NF-e: a nota de quem vende produto
A NF-e (Nota Fiscal eletrônica) cobre mercadoria. E aqui mora o detalhe que vale dinheiro: livro é mercadoria com imunidade de impostos garantida pela Constituição, e desde 2017 o STF estende essa imunidade ao livro digital (Súmula Vinculante 57). Na prática, e-book e apostila têm tratamento tributário muito mais leve do que serviço.
O ponto que quase ninguém usa: a venda pode ser as duas
Quase nenhum produto digital é só serviço ou só produto. Uma mentoria com apostila densa, um curso com material de apoio escrito, uma comunidade com biblioteca de conteúdo: são entregas híbridas. Nesses casos, parte da venda pode ser NFS-e de serviço e parte NF-e de material didático, cada uma com o tratamento que a lei dá a ela.
Percentuais ilustrativos. A proporção certa depende do que o seu produto entrega de verdade e deve ser definida com critério técnico.

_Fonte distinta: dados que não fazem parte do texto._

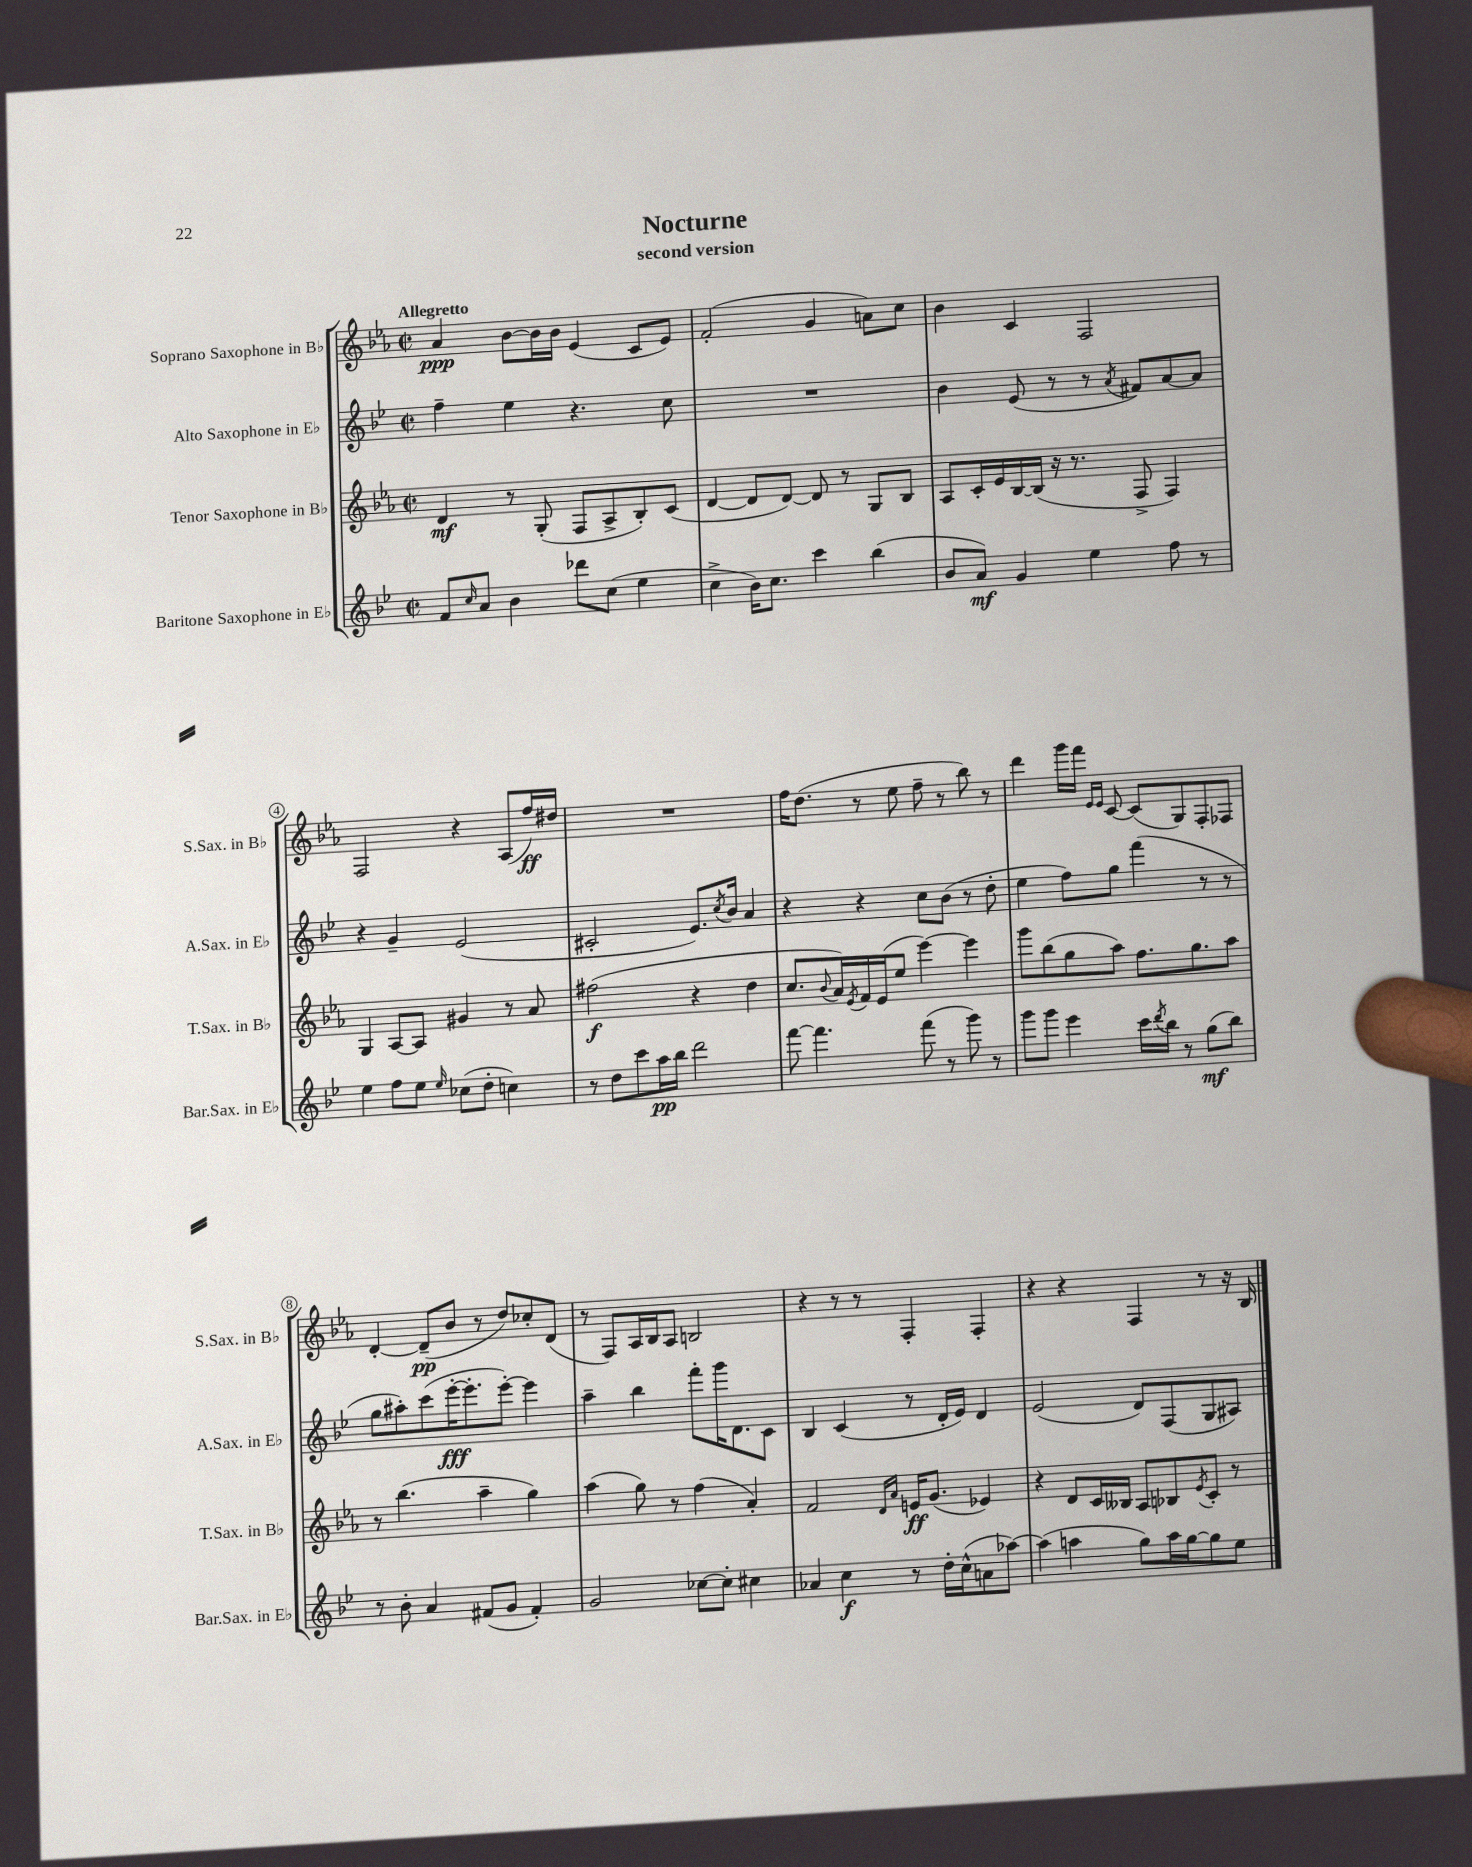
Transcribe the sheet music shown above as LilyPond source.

\header { title = "Nocturne" subtitle = "second version" }
<<
\new StaffGroup <<
\new Staff = "s0" \with { instrumentName = "Soprano Saxophone in Bb" shortInstrumentName = "S.Sax. in Bb" } {
    \clef treble \key ees \major \defaultTimeSignature \time 2/2 \tempo "Allegretto"
    aes'4\ppp bes'8~ bes'16 bes'16 ees'4( c'8 ees'8) |
    f'2-.( g'4 a'8) c''8 |
    bes'4 c'4 f2 |
    f2 r4 aes8( f''16\ff) dis''16 |
    R1 |
    f''16 d''8.( r8 ees''8 f''8-- r8 bes''8) r8 |
    d'''4 g'''16 f'''16 \grace { ees'16 ees'16 } c'8~ c'8( g8) f8-. fes8 |
    d'4~-. d'8--\pp( bes'8 r8 d''8) ces''8-. d'8( |
    r8 f8) aes16 bes16 aes8 b2 |
    r4 r8 r8 f4-. f4-. |
    r4 r4 f4 r8 r16 bes16 \bar "|." |
}
\new Staff = "s1" \with { instrumentName = "Alto Saxophone in Eb" shortInstrumentName = "A.Sax. in Eb" } {
    \clef treble \key bes \major \defaultTimeSignature \time 2/2
    f''4-- ees''4 r4. c''8 |
    R1 |
    bes'4 ees'8( r8 r8 \acciaccatura { a'8 } fis'8) a'8~ a'8 |
    r4 g'4-- ees'2( |
    cis'2-. ees'8.) \acciaccatura { c''8 } bes'16 a'4 |
    r4 r4 c''8 bes'8( r8 d''8-. |
    ees''4 f''8) g''8 f'''4( r8 r8 |
    g''8 ais''8-.) c'''8( ees'''16~-.\fff ees'''8.-. ees'''8~-.) ees'''4 |
    a''4-- bes''4 f'''8-. g'''16 d'8. c'8 |
    bes4 c'4( r8 d'16-. ees'16) d'4 |
    ees'2( d'8) f8( g8 ais8) \bar "|." |
}
\new Staff = "s2" \with { instrumentName = "Tenor Saxophone in Bb" shortInstrumentName = "T.Sax. in Bb" } {
    \clef treble \key ees \major \defaultTimeSignature \time 2/2
    d'4\mf r8 g8-.( f8 aes8-> bes8-.) c'8( |
    d'4~ d'8 d'8~) d'8 r8 g8 bes8 |
    aes8 c'16-. ees'16 bes16~ bes16( r16 r8. f8-> f4) |
    g4 aes8~ aes8 gis'4 r8 aes'8 |
    fis''2\f( r4 d''4 |
    c''8. \appoggiatura { bes'8 } aes'16) \acciaccatura { ees'8 } f'16 ees'16( ees''8 ees'''4~) ees'''4 |
    g'''8 bes''8( g''8 aes''8) f''8. g''8. aes''8 |
    r8 bes''4.( aes''4-- g''4) |
    aes''4( g''8) r8 f''4( aes'4-.) |
    f'2 \grace { d'16 aes'16 } e'16\ff g'8.( ees'4) |
    r4 d'8 c'16 beses16 aes8 bes8 \acciaccatura { ees'8 } c'8-. r8 \bar "|." |
}
\new Staff = "s3" \with { instrumentName = "Baritone Saxophone in Eb" shortInstrumentName = "Bar.Sax. in Eb" } {
    \clef treble \key bes \major \defaultTimeSignature \time 2/2
    f'8 \grace { c''16 } a'8 bes'4 des'''8 c''8( ees''4 |
    c''4-> bes'16) c''8. c'''4 bes''4( |
    bes'8 a'8\mf) g'4 ees''4 f''8 r8 |
    ees''4 f''8 ees''8 \grace { ees''16 } ces''8( d''8-. c''4) |
    r8 d''8 c'''8 a''16\pp bes''16 d'''2 |
    f'''8~ f'''4. f'''8( r8 g'''8) r8 |
    g'''8 g'''8 ees'''4 c'''16 \acciaccatura { d'''8 } bes''16 r8 g''8\mf( bes''8) |
    r8 bes'8-. a'4 fis'8( g'8 fis'4-.) |
    g'2 ces''8~ ces''8-. cis''4 |
    aes'4 c''4\f r8 d''16-. c''16-^( a'8 aes''8~) |
    aes''4( a''4 g''8) a''16 g''16~ g''8 ees''8 \bar "|." |
}
>>
>>
\layout { \context { \Score \override BarNumber.stencil = #(make-stencil-circler 0.1 0.3 ly:text-interface::print) } }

É a composição fiscal, o ajuste proporcional do tipo de conteúdo. A proporção depende da entrega real e precisa de critério técnico, mas ignorar que a diferença existe e tributar tudo como serviço é deixar dinheiro na mesa. Detalhamos no guia completo de nota fiscal e no artigo sobre imunidade do e-book.
Perguntas frequentes
Vendo curso gravado. É NFS-e ou NF-e?
Aula é serviço, então a base é NFS-e. Se o curso entrega material escrito relevante, parte da venda pode virar NF-e de material didático, na proporção da entrega.
Posso emitir as duas na mesma venda?
Sim. Produtos híbridos geram duas notas vinculadas, cada uma sobre a sua fatia do valor. É o que torna a composição possível.
Quem decide qual nota emitir?
O enquadramento depende do que o produto entrega e do seu regime. É uma definição técnica que vale fazer com critério, não no chute.